Stored records
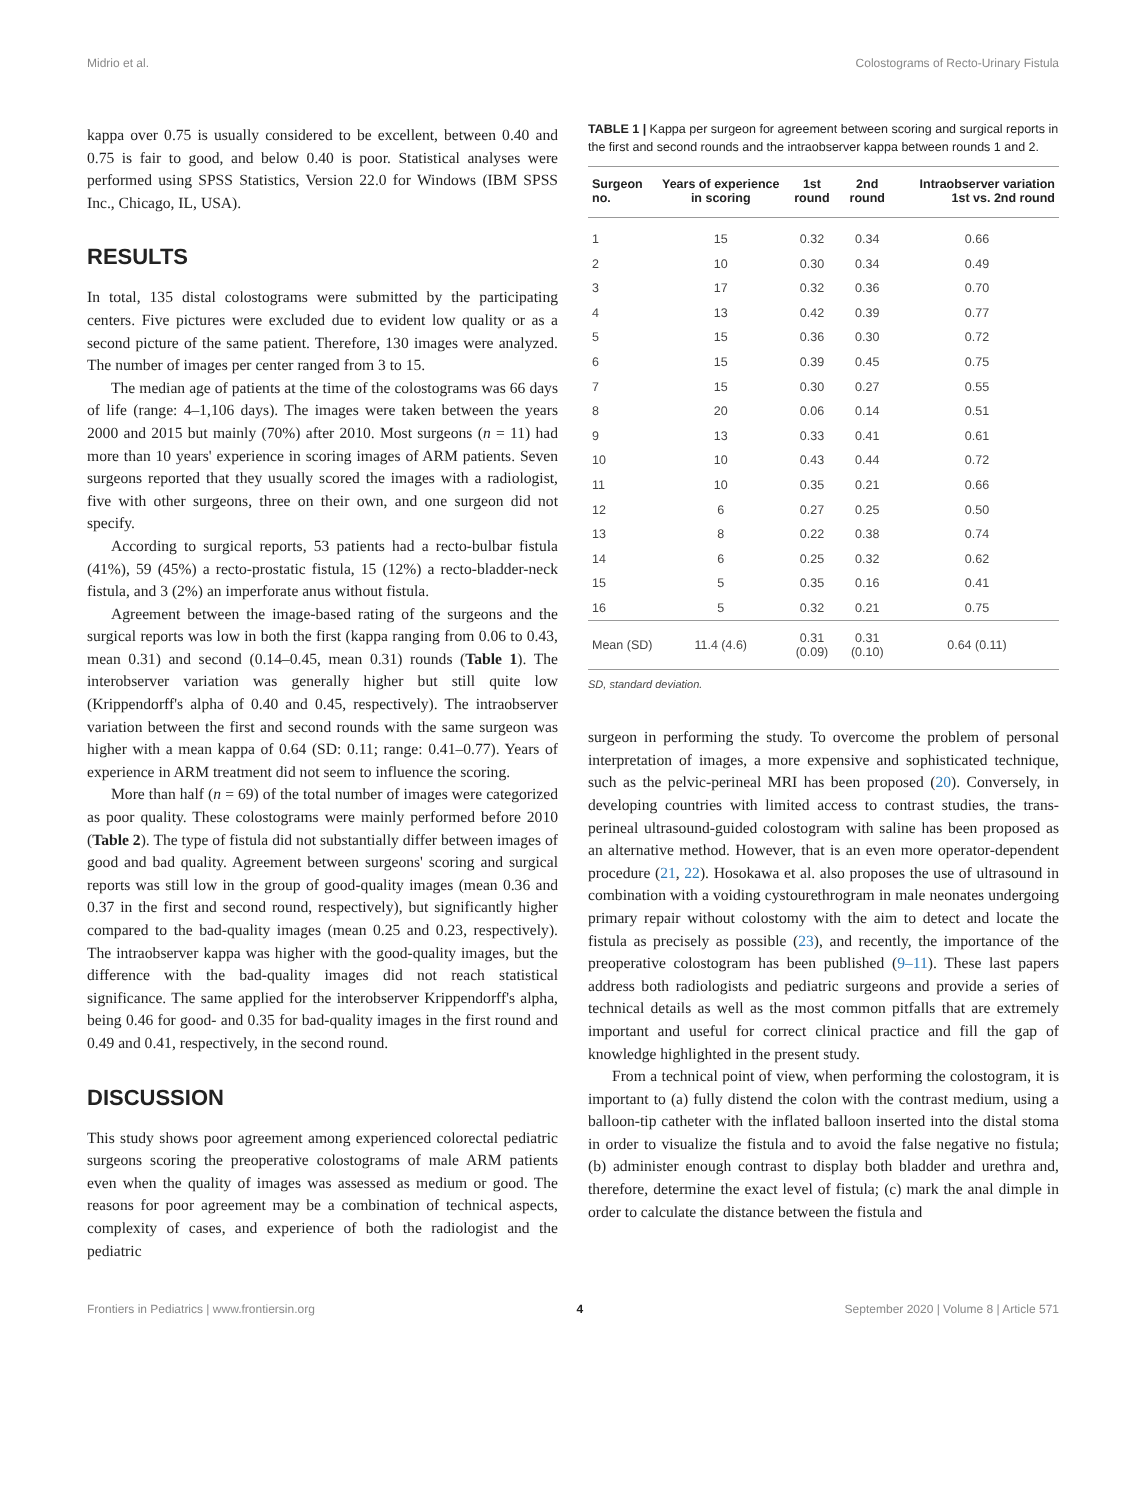Midrio et al. Colostograms of Recto-Urinary Fistula
kappa over 0.75 is usually considered to be excellent, between 0.40 and 0.75 is fair to good, and below 0.40 is poor. Statistical analyses were performed using SPSS Statistics, Version 22.0 for Windows (IBM SPSS Inc., Chicago, IL, USA).
RESULTS
In total, 135 distal colostograms were submitted by the participating centers. Five pictures were excluded due to evident low quality or as a second picture of the same patient. Therefore, 130 images were analyzed. The number of images per center ranged from 3 to 15.
The median age of patients at the time of the colostograms was 66 days of life (range: 4–1,106 days). The images were taken between the years 2000 and 2015 but mainly (70%) after 2010. Most surgeons (n = 11) had more than 10 years' experience in scoring images of ARM patients. Seven surgeons reported that they usually scored the images with a radiologist, five with other surgeons, three on their own, and one surgeon did not specify.
According to surgical reports, 53 patients had a recto-bulbar fistula (41%), 59 (45%) a recto-prostatic fistula, 15 (12%) a recto-bladder-neck fistula, and 3 (2%) an imperforate anus without fistula.
Agreement between the image-based rating of the surgeons and the surgical reports was low in both the first (kappa ranging from 0.06 to 0.43, mean 0.31) and second (0.14–0.45, mean 0.31) rounds (Table 1). The interobserver variation was generally higher but still quite low (Krippendorff's alpha of 0.40 and 0.45, respectively). The intraobserver variation between the first and second rounds with the same surgeon was higher with a mean kappa of 0.64 (SD: 0.11; range: 0.41–0.77). Years of experience in ARM treatment did not seem to influence the scoring.
More than half (n = 69) of the total number of images were categorized as poor quality. These colostograms were mainly performed before 2010 (Table 2). The type of fistula did not substantially differ between images of good and bad quality. Agreement between surgeons' scoring and surgical reports was still low in the group of good-quality images (mean 0.36 and 0.37 in the first and second round, respectively), but significantly higher compared to the bad-quality images (mean 0.25 and 0.23, respectively). The intraobserver kappa was higher with the good-quality images, but the difference with the bad-quality images did not reach statistical significance. The same applied for the interobserver Krippendorff's alpha, being 0.46 for good- and 0.35 for bad-quality images in the first round and 0.49 and 0.41, respectively, in the second round.
DISCUSSION
This study shows poor agreement among experienced colorectal pediatric surgeons scoring the preoperative colostograms of male ARM patients even when the quality of images was assessed as medium or good. The reasons for poor agreement may be a combination of technical aspects, complexity of cases, and experience of both the radiologist and the pediatric
TABLE 1 | Kappa per surgeon for agreement between scoring and surgical reports in the first and second rounds and the intraobserver kappa between rounds 1 and 2.
| Surgeon no. | Years of experience in scoring | 1st round | 2nd round | Intraobserver variation 1st vs. 2nd round |
| --- | --- | --- | --- | --- |
| 1 | 15 | 0.32 | 0.34 | 0.66 |
| 2 | 10 | 0.30 | 0.34 | 0.49 |
| 3 | 17 | 0.32 | 0.36 | 0.70 |
| 4 | 13 | 0.42 | 0.39 | 0.77 |
| 5 | 15 | 0.36 | 0.30 | 0.72 |
| 6 | 15 | 0.39 | 0.45 | 0.75 |
| 7 | 15 | 0.30 | 0.27 | 0.55 |
| 8 | 20 | 0.06 | 0.14 | 0.51 |
| 9 | 13 | 0.33 | 0.41 | 0.61 |
| 10 | 10 | 0.43 | 0.44 | 0.72 |
| 11 | 10 | 0.35 | 0.21 | 0.66 |
| 12 | 6 | 0.27 | 0.25 | 0.50 |
| 13 | 8 | 0.22 | 0.38 | 0.74 |
| 14 | 6 | 0.25 | 0.32 | 0.62 |
| 15 | 5 | 0.35 | 0.16 | 0.41 |
| 16 | 5 | 0.32 | 0.21 | 0.75 |
| Mean (SD) | 11.4 (4.6) | 0.31 (0.09) | 0.31 (0.10) | 0.64 (0.11) |
SD, standard deviation.
surgeon in performing the study. To overcome the problem of personal interpretation of images, a more expensive and sophisticated technique, such as the pelvic-perineal MRI has been proposed (20). Conversely, in developing countries with limited access to contrast studies, the trans-perineal ultrasound-guided colostogram with saline has been proposed as an alternative method. However, that is an even more operator-dependent procedure (21, 22). Hosokawa et al. also proposes the use of ultrasound in combination with a voiding cystourethrogram in male neonates undergoing primary repair without colostomy with the aim to detect and locate the fistula as precisely as possible (23), and recently, the importance of the preoperative colostogram has been published (9–11). These last papers address both radiologists and pediatric surgeons and provide a series of technical details as well as the most common pitfalls that are extremely important and useful for correct clinical practice and fill the gap of knowledge highlighted in the present study.
From a technical point of view, when performing the colostogram, it is important to (a) fully distend the colon with the contrast medium, using a balloon-tip catheter with the inflated balloon inserted into the distal stoma in order to visualize the fistula and to avoid the false negative no fistula; (b) administer enough contrast to display both bladder and urethra and, therefore, determine the exact level of fistula; (c) mark the anal dimple in order to calculate the distance between the fistula and
Frontiers in Pediatrics | www.frontiersin.org 4 September 2020 | Volume 8 | Article 571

*GOAL OF THE EXERCISE*: Without copying any images, transcribe the records exactly as they stand.

*EXERCISE OUTPUT*:
Midrio et al. Colostograms of Recto-Urinary Fistula
kappa over 0.75 is usually considered to be excellent, between 0.40 and 0.75 is fair to good, and below 0.40 is poor. Statistical analyses were performed using SPSS Statistics, Version 22.0 for Windows (IBM SPSS Inc., Chicago, IL, USA).
RESULTS
In total, 135 distal colostograms were submitted by the participating centers. Five pictures were excluded due to evident low quality or as a second picture of the same patient. Therefore, 130 images were analyzed. The number of images per center ranged from 3 to 15.
The median age of patients at the time of the colostograms was 66 days of life (range: 4–1,106 days). The images were taken between the years 2000 and 2015 but mainly (70%) after 2010. Most surgeons (n = 11) had more than 10 years' experience in scoring images of ARM patients. Seven surgeons reported that they usually scored the images with a radiologist, five with other surgeons, three on their own, and one surgeon did not specify.
According to surgical reports, 53 patients had a recto-bulbar fistula (41%), 59 (45%) a recto-prostatic fistula, 15 (12%) a recto-bladder-neck fistula, and 3 (2%) an imperforate anus without fistula.
Agreement between the image-based rating of the surgeons and the surgical reports was low in both the first (kappa ranging from 0.06 to 0.43, mean 0.31) and second (0.14–0.45, mean 0.31) rounds (Table 1). The interobserver variation was generally higher but still quite low (Krippendorff's alpha of 0.40 and 0.45, respectively). The intraobserver variation between the first and second rounds with the same surgeon was higher with a mean kappa of 0.64 (SD: 0.11; range: 0.41–0.77). Years of experience in ARM treatment did not seem to influence the scoring.
More than half (n = 69) of the total number of images were categorized as poor quality. These colostograms were mainly performed before 2010 (Table 2). The type of fistula did not substantially differ between images of good and bad quality. Agreement between surgeons' scoring and surgical reports was still low in the group of good-quality images (mean 0.36 and 0.37 in the first and second round, respectively), but significantly higher compared to the bad-quality images (mean 0.25 and 0.23, respectively). The intraobserver kappa was higher with the good-quality images, but the difference with the bad-quality images did not reach statistical significance. The same applied for the interobserver Krippendorff's alpha, being 0.46 for good- and 0.35 for bad-quality images in the first round and 0.49 and 0.41, respectively, in the second round.
DISCUSSION
This study shows poor agreement among experienced colorectal pediatric surgeons scoring the preoperative colostograms of male ARM patients even when the quality of images was assessed as medium or good. The reasons for poor agreement may be a combination of technical aspects, complexity of cases, and experience of both the radiologist and the pediatric
TABLE 1 | Kappa per surgeon for agreement between scoring and surgical reports in the first and second rounds and the intraobserver kappa between rounds 1 and 2.
| Surgeon no. | Years of experience in scoring | 1st round | 2nd round | Intraobserver variation 1st vs. 2nd round |
| --- | --- | --- | --- | --- |
| 1 | 15 | 0.32 | 0.34 | 0.66 |
| 2 | 10 | 0.30 | 0.34 | 0.49 |
| 3 | 17 | 0.32 | 0.36 | 0.70 |
| 4 | 13 | 0.42 | 0.39 | 0.77 |
| 5 | 15 | 0.36 | 0.30 | 0.72 |
| 6 | 15 | 0.39 | 0.45 | 0.75 |
| 7 | 15 | 0.30 | 0.27 | 0.55 |
| 8 | 20 | 0.06 | 0.14 | 0.51 |
| 9 | 13 | 0.33 | 0.41 | 0.61 |
| 10 | 10 | 0.43 | 0.44 | 0.72 |
| 11 | 10 | 0.35 | 0.21 | 0.66 |
| 12 | 6 | 0.27 | 0.25 | 0.50 |
| 13 | 8 | 0.22 | 0.38 | 0.74 |
| 14 | 6 | 0.25 | 0.32 | 0.62 |
| 15 | 5 | 0.35 | 0.16 | 0.41 |
| 16 | 5 | 0.32 | 0.21 | 0.75 |
| Mean (SD) | 11.4 (4.6) | 0.31 (0.09) | 0.31 (0.10) | 0.64 (0.11) |
SD, standard deviation.
surgeon in performing the study. To overcome the problem of personal interpretation of images, a more expensive and sophisticated technique, such as the pelvic-perineal MRI has been proposed (20). Conversely, in developing countries with limited access to contrast studies, the trans-perineal ultrasound-guided colostogram with saline has been proposed as an alternative method. However, that is an even more operator-dependent procedure (21, 22). Hosokawa et al. also proposes the use of ultrasound in combination with a voiding cystourethrogram in male neonates undergoing primary repair without colostomy with the aim to detect and locate the fistula as precisely as possible (23), and recently, the importance of the preoperative colostogram has been published (9–11). These last papers address both radiologists and pediatric surgeons and provide a series of technical details as well as the most common pitfalls that are extremely important and useful for correct clinical practice and fill the gap of knowledge highlighted in the present study.
From a technical point of view, when performing the colostogram, it is important to (a) fully distend the colon with the contrast medium, using a balloon-tip catheter with the inflated balloon inserted into the distal stoma in order to visualize the fistula and to avoid the false negative no fistula; (b) administer enough contrast to display both bladder and urethra and, therefore, determine the exact level of fistula; (c) mark the anal dimple in order to calculate the distance between the fistula and
Frontiers in Pediatrics | www.frontiersin.org 4 September 2020 | Volume 8 | Article 571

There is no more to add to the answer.